The case was closely related to another proceeding in the High Court (Mabo v Queensland (No 2), decided in 1992) which was a dispute between the Meriam people (of the Mer Islands in the Torres Strait) and the Government of Queensland, in which several Meriam people, principally Eddie Mabo, contested that they had certain native title rights over the Murray Islands. In 1985, the Queensland Government passed the Queensland Coast Islands Declaratory Act, which was intended to retrospectively abolish any such native title rights, if they existed.

The Meriam people sought a demurrer to prevent the Queensland Government from relying on the Coast Islands Declaratory Act in their defence to the main case.

==The case==

The main argument of the plaintiffs was that the Coast Islands Act was invalid, because it was contrary to the Racial Discrimination Act 1975, a law passed by the Parliament of Australia.
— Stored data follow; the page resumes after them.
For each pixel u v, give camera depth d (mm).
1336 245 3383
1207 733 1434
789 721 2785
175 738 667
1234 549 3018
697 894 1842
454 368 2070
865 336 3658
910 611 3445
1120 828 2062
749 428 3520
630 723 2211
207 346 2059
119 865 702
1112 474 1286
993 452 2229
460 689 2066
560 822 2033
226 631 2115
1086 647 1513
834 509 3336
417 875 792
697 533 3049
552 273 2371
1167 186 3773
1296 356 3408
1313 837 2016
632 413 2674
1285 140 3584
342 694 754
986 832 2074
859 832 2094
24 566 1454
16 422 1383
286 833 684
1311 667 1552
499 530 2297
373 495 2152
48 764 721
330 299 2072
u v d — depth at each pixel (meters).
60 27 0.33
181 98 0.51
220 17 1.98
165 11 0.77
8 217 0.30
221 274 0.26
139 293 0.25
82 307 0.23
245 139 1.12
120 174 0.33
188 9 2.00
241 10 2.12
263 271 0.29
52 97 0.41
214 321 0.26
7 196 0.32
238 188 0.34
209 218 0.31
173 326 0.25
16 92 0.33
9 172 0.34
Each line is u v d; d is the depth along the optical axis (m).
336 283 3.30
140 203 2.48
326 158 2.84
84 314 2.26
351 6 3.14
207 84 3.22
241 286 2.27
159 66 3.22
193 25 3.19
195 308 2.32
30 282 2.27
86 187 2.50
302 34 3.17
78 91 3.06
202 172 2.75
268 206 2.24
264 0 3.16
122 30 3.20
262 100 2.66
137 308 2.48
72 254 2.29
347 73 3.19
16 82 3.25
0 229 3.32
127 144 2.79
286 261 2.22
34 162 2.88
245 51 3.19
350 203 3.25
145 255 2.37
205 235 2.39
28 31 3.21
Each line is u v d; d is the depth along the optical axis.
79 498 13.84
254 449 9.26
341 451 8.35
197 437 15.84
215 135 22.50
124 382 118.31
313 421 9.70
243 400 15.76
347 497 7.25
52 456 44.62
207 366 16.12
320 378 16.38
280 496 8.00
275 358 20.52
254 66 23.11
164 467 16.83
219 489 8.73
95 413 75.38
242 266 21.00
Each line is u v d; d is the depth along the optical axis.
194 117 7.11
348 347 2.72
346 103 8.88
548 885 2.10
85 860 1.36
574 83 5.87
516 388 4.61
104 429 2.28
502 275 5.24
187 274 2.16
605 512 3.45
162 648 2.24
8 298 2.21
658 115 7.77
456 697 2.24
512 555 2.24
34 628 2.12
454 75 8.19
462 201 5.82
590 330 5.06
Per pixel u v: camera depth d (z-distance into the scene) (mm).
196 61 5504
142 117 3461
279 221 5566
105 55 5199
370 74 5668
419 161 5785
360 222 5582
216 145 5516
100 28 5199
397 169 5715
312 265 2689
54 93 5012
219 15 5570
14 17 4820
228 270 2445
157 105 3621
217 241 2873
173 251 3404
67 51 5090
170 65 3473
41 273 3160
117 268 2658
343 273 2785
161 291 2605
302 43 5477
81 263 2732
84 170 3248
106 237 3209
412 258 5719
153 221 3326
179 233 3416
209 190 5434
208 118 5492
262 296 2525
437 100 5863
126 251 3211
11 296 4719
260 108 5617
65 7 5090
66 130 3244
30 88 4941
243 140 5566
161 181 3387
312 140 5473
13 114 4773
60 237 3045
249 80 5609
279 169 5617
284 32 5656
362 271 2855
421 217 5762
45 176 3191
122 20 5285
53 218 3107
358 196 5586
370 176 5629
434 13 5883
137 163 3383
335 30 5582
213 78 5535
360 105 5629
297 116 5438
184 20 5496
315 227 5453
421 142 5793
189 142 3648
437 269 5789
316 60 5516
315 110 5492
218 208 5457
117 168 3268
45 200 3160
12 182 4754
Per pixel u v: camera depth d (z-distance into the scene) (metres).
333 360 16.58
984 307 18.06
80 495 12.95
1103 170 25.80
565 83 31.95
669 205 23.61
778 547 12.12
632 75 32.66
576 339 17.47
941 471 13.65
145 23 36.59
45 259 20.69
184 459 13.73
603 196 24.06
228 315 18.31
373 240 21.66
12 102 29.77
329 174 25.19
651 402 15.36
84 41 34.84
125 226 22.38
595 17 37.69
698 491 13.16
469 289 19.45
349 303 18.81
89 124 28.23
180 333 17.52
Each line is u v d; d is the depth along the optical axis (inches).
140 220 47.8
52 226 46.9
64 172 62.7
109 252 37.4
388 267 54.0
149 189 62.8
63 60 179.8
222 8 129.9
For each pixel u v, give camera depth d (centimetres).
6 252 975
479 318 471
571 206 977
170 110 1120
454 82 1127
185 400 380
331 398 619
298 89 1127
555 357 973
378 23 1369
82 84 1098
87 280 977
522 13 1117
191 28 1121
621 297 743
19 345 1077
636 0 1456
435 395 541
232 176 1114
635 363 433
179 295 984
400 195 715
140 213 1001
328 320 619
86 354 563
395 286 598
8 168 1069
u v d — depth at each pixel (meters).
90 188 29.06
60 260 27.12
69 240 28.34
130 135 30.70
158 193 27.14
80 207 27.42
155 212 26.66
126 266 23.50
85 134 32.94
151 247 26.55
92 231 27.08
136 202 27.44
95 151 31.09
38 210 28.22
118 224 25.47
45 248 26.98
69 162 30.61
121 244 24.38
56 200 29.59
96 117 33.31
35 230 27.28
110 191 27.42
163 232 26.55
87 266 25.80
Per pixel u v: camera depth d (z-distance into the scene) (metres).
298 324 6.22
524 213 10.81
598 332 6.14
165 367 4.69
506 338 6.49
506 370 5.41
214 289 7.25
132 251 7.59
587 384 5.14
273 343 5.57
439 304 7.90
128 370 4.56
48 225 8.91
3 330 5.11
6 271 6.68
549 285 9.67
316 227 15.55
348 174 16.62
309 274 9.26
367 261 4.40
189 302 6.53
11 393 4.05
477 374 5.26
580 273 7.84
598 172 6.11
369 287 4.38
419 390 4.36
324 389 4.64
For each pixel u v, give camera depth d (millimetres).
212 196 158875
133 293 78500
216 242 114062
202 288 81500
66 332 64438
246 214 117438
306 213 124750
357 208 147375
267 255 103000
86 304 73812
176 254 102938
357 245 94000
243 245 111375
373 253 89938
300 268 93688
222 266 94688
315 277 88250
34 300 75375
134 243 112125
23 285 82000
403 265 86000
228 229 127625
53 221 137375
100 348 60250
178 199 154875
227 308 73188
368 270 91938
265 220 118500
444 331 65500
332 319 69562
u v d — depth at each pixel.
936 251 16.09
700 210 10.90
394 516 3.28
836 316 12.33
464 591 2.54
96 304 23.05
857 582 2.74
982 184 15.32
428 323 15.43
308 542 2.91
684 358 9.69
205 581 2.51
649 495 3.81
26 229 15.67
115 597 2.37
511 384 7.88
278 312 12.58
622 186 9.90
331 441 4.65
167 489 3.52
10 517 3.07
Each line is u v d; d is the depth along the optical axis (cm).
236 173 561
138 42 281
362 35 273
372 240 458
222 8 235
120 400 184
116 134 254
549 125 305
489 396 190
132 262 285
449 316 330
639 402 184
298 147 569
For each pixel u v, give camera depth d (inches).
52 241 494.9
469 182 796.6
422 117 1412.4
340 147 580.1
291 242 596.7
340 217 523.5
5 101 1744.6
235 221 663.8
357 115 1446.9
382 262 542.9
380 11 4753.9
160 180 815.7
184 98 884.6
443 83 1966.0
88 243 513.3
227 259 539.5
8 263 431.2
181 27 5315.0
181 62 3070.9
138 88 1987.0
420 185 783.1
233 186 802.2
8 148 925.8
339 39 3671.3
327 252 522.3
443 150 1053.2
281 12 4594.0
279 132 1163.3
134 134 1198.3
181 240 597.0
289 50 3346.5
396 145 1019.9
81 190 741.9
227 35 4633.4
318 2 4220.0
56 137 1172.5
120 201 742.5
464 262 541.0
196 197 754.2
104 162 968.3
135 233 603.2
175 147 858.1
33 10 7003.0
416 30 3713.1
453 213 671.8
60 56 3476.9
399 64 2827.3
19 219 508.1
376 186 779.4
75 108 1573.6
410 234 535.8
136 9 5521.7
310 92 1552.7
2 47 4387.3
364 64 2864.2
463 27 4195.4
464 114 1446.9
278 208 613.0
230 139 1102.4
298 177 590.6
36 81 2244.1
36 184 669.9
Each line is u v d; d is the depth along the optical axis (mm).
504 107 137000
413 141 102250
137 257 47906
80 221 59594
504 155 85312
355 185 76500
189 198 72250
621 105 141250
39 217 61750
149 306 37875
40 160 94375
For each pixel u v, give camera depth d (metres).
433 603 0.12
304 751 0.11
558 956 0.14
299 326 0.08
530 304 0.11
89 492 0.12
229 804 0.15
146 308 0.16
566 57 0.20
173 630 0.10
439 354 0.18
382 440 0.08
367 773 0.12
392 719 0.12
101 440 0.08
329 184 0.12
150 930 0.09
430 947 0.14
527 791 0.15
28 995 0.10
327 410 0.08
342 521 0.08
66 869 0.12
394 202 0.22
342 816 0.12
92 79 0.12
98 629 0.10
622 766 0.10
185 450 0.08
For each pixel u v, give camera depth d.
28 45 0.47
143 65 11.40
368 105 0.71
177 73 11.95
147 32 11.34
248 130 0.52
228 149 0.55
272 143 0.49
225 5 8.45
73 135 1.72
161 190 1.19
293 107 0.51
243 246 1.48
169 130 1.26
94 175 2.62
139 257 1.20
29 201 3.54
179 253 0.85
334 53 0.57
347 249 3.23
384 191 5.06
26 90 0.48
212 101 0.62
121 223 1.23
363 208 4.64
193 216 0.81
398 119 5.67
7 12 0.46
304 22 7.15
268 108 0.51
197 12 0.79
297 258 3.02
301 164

Section 109 of the Constitution of Australia provides that where an Act of a state parliament is inconsistent with an Act of the Parliament of Australia, the state act is invalid to the extent of the inconsistency. As such, the plaintiffs argued that the Queensland Government were not able to rely on the Coast Islands Act as part of their defence in the main case. The Queensland Government argued that the Act was valid, and had the effect of extinguishing any rights which the plaintiffs may have had, which may have survived annexation of the islands in 1879.

Both parties agreed that the case should proceed on the assumption that the plaintiffs did actually hold native title rights, although the question had not been decided yet. The court agreed that the Coast Islands Act did operate to extinguish native title rights, if indeed they did exist. The main question was thus whether the Coast Islands Act was valid.

Section 10(1) of the Act provides that Commonwealth or State laws which deprive a person of one race or ethnic group of a right enjoyed by another group, then that law does not have effect. An important question was whether laws which have the effect of removing or limiting rights which are held only by a certain group falls under section 10(1).

==The decision==

The majority judgment of Justices Brennan, Toohey and Gaudron found that native title rights, if they did exist, should be treated as part of a broader human right to own and inherit property. They said that the effect of the Coast Islands Act was to arbitrarily deprive the Meriam people of their traditional property, by denying their native title rights. As such, their right to own and inherit property was limited. By this reasoning, the demurrer was allowed and the Queensland Government was not allowed to rely on the Coast Islands Act.

==Consequences==

This case was a significant step towards the recognition in the main case, Mabo v Queensland (No 2), that native title existed.